A parziale discolpa dei media stranieri, si può però aggiungere come molti volti noti anche italiani abbiano contributo a generare questo genere di reazioni, degne di maggior causa, in risposta all’esito delle urne. Da Damiano dei Maneskin a Francesca Michielin fino a Boy George – che è inglese ma rilancia banalità italiche a meraviglia -, infatti, il ritornello è stato più o meno lo stesso, della serie: «Oggi è un giorno triste per l’Italia»; «Inizia la resistenza»; «E adesso?». E giù riferimenti al 1922, fatti una leggerezza che, prima che agli elettori italiani, manca di rispetto alla storia.
Sembra infatti sfuggire il piccolo dettaglio storico tale per cui, cento anni fa, Mussolini non vinse affatto le elezioni. Non solo: se proprio di ascesa al potere senza passare delle urne si vuol parlare, ecco, ben prima dei temuti Fratelli d’Italia e di Giorgia Meloni, si potrebbe parlare di altre forze politiche – per esempio, proprio il Pd – che, pur non uscendo vittoriose dalle urne ormai da anni, sono comunque riuscite a gestire per lungo tempo ministeri e posti di gran livello decisionale nel nostro Paese.
Allo stesso modo, colpisce la leggerezza con cui si liquidi come di «estrema destra» una formazione che certamente è conservatrice, non si discute, ma i cui componenti e leader di maggior spicco possono vantare una conoscenza e una pratica istituzionale non banale; la stessa Meloni, in effetti, ha alle spalle una esperienza di Ministro. Per non parlare delle rispettate e stimate personalità che Fratelli d’Italia – su tutti l’ex magistrato trevigiano Carlo Nordio – ha contribuito a portare in Parlamento in questa tornata elettorale.

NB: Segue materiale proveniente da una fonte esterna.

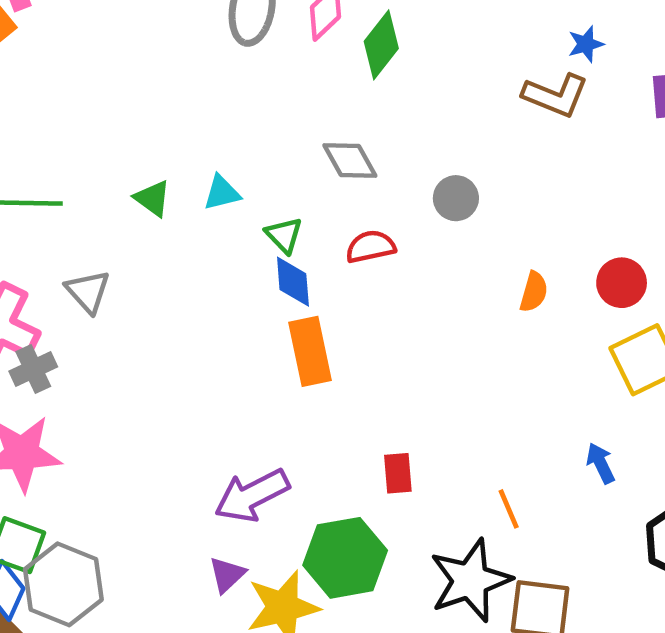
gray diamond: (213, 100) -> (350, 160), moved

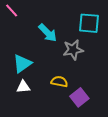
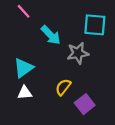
pink line: (12, 10) -> (24, 11), moved
yellow semicircle: (59, 82) -> (63, 87), turned -63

Attenzione, questo non vuol essere uno spot meloniano né una presa di posizione pro o contro nessuno; ci mancherebbe. Semplicemente, è una mera constatazione circa l’elevato grado di cose scontate e di inesattezze che un certo antifascismo 2.0 – sentendosi investito, evidentemente, di un ruolo missionario – diffonde pur di attaccare un esecutivo, peraltro, ancora prima che esso si sia costituito. Ma a chi giova, scusate, ripetere meccanicamente certi slogan? Ha senso chiederselo dato che il vero pericolo, qui, non sembra il fascismo. È la noia.